JOB:
Could you set down the text of the entries below line for line, unchanged, leaving the pictures out?

EXERCISE MATERIALS:

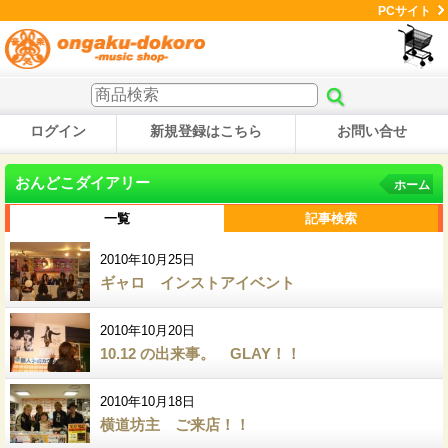
PCサイト
ログイン
新規登録はこちら
お問い合せ
おんどこダイアリー
ホーム
一覧
記事検索
2010年10月25日
ギャロ インストアイベント
2010年10月20日
10.12 の出来事。 GLAY！！
2010年10月18日
横道坊主 ご来店！！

TASK RESPONSE:
PCサイト
ログイン
新規登録はこちら
お問い合せ
おんどこダイアリー
ホーム
一覧
記事検索
2010年10月25日
ギャロ インストアイベント
2010年10月20日
10.12 の出来事。 GLAY！！
2010年10月18日
横道坊主 ご来店！！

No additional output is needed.